MEMORANDUM **
Former California state prisoner David M. Fink appeals pro se the district court’s judgment dismissing his civil rights action without leave to amend. We have jurisdiction pursuant to 28 U.S.C. § 1291. We review de novo dismissals for failure to state a claim, Barren v. Harrington, 152 F.3d 1193, 1194 (9th Cir.1998) (order), and we review for abuse of discretion dismissals without granting leave to amend, Lopez v. Smith, 203 F.3d 1122, 1130 (9th Cir. 2000) (en banc). We affirm in part, reverse in part, and remand for further proceedings.

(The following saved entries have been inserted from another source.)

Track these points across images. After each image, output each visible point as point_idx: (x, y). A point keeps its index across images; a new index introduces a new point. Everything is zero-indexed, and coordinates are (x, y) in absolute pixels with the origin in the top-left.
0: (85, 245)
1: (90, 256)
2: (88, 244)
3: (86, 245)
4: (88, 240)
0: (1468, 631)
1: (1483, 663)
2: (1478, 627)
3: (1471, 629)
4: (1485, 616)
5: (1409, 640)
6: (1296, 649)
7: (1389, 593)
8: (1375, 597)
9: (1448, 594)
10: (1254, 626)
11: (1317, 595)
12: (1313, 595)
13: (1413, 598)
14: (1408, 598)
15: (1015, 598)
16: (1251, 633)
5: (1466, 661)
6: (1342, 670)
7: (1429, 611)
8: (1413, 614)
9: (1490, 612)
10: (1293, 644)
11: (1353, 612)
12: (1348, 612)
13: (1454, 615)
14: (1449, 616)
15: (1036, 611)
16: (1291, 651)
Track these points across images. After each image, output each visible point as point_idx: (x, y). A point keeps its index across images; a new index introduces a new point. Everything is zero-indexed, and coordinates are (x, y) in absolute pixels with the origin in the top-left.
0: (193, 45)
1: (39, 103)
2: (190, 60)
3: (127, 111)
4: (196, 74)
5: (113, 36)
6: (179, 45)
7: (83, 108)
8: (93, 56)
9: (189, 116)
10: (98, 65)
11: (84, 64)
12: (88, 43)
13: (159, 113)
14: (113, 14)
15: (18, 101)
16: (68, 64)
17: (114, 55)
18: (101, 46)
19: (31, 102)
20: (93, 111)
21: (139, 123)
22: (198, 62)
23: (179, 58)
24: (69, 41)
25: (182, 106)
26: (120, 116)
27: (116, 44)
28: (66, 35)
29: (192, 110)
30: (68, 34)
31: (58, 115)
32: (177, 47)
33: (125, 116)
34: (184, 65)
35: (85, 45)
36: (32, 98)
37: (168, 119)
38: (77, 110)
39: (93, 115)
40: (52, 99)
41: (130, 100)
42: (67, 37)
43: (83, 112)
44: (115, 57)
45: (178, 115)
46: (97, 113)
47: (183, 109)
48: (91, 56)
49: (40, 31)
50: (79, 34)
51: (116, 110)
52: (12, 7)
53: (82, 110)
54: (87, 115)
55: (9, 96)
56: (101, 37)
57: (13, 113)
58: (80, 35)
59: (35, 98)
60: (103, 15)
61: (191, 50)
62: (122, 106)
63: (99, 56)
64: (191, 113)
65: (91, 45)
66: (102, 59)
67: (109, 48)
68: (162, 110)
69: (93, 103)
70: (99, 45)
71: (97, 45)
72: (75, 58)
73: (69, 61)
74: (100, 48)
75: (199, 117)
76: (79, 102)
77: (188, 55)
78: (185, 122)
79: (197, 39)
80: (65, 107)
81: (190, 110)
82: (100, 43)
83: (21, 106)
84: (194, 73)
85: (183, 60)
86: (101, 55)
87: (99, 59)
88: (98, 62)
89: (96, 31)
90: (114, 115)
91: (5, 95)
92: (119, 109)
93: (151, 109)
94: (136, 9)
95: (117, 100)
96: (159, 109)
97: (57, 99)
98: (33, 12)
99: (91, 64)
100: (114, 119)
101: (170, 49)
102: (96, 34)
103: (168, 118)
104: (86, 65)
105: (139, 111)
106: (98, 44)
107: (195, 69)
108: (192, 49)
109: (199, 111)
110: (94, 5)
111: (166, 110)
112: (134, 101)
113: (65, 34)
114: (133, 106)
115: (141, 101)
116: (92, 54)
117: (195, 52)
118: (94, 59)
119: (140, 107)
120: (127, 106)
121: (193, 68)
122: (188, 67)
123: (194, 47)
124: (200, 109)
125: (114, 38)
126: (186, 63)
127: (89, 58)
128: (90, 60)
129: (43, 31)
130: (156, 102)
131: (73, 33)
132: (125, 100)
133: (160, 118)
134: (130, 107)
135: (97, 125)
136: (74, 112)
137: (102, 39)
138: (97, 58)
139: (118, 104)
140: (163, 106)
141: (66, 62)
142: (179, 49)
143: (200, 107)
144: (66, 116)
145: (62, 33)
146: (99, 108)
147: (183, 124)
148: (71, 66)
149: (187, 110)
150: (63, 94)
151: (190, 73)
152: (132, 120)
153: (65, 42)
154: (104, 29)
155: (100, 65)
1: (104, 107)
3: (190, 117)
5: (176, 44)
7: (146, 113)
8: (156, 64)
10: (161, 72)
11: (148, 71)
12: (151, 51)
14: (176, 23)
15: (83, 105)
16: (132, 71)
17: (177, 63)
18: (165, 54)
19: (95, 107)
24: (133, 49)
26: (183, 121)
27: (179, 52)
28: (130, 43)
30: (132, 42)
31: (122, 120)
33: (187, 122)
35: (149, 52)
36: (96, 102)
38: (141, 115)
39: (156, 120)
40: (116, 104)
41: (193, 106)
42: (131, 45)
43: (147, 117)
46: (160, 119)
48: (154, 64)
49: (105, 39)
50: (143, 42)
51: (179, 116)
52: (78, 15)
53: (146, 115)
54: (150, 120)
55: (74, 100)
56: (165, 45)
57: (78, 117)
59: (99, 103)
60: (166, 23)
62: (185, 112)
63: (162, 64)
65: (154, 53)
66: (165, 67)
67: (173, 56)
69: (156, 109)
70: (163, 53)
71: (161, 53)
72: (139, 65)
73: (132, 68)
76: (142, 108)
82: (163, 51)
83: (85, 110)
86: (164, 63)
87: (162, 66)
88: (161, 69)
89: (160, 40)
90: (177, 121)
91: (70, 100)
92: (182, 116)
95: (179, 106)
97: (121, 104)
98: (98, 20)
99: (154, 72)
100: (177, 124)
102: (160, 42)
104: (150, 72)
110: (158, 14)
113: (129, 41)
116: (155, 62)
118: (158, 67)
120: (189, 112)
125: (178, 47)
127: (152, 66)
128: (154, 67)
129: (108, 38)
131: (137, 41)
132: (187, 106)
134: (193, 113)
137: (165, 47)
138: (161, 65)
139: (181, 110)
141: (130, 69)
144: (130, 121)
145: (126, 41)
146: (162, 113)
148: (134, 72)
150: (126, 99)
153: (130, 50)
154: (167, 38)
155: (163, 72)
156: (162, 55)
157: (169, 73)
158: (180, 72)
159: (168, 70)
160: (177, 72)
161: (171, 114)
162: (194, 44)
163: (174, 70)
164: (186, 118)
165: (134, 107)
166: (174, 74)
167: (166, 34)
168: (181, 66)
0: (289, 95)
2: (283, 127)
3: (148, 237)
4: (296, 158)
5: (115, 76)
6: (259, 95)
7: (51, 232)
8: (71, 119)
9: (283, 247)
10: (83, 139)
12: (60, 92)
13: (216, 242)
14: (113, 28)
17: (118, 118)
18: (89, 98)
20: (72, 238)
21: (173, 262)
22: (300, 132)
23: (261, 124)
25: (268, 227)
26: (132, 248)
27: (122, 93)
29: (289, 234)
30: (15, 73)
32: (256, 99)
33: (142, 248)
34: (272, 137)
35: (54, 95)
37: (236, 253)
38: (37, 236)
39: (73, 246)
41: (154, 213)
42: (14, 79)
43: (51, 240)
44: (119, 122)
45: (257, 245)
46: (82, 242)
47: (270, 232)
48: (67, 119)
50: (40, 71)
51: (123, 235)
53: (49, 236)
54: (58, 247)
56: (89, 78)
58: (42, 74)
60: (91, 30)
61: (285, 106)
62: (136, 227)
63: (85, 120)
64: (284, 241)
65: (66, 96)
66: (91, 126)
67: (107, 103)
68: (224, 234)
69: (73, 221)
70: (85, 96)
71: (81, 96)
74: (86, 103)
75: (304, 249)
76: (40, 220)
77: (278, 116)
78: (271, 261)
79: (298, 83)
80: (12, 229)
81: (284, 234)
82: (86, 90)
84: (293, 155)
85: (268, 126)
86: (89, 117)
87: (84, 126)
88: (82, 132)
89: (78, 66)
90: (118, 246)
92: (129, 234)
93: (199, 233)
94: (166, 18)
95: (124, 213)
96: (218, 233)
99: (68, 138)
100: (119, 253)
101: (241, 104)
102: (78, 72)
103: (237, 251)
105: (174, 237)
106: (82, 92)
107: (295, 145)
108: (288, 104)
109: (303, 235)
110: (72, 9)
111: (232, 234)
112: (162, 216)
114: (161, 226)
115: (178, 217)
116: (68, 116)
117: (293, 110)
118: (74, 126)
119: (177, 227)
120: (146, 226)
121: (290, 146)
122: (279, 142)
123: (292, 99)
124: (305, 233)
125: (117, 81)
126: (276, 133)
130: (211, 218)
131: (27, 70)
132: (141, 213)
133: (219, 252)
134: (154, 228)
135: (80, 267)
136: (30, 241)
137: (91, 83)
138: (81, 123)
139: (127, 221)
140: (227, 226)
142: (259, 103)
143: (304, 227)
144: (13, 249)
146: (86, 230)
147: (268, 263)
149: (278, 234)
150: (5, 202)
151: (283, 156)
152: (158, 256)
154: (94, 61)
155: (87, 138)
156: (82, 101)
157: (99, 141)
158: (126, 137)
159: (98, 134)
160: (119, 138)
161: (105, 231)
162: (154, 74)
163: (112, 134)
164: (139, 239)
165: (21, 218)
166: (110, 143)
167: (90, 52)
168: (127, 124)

We affirm the dismissal because Fink’s claims effectively challenged the fact or duration of his confinement resulting from a conviction at a second hearing, and Fink failed to allege the conviction at the second hearing had been reversed. See Heck v. Humphrey, 512 U.S. 477, 481, 114 S.Ct. 2364, 129 L.Ed.2d 383 (1994). However, the conviction at the second hearing was reversed. Therefore, the district court should have granted leave to amend because Fink could have possibly cured the defects in his complaint by the allegation of other facts. See Lopez, 203 F.3d at 1127; Cline v. Brusett, 661 F.2d 108, 111—112 (9th Cir.1981) (claim pursuant to 42 U.S.C. § 1983 for malicious prosecution).
AFFIRMED, in part, REVERSED, in part, and REMANDED.
This disposition is not appropriate for publication and may not be cited to or by the courts of this circuit except as provided by Ninth Circuit Rule 36-3.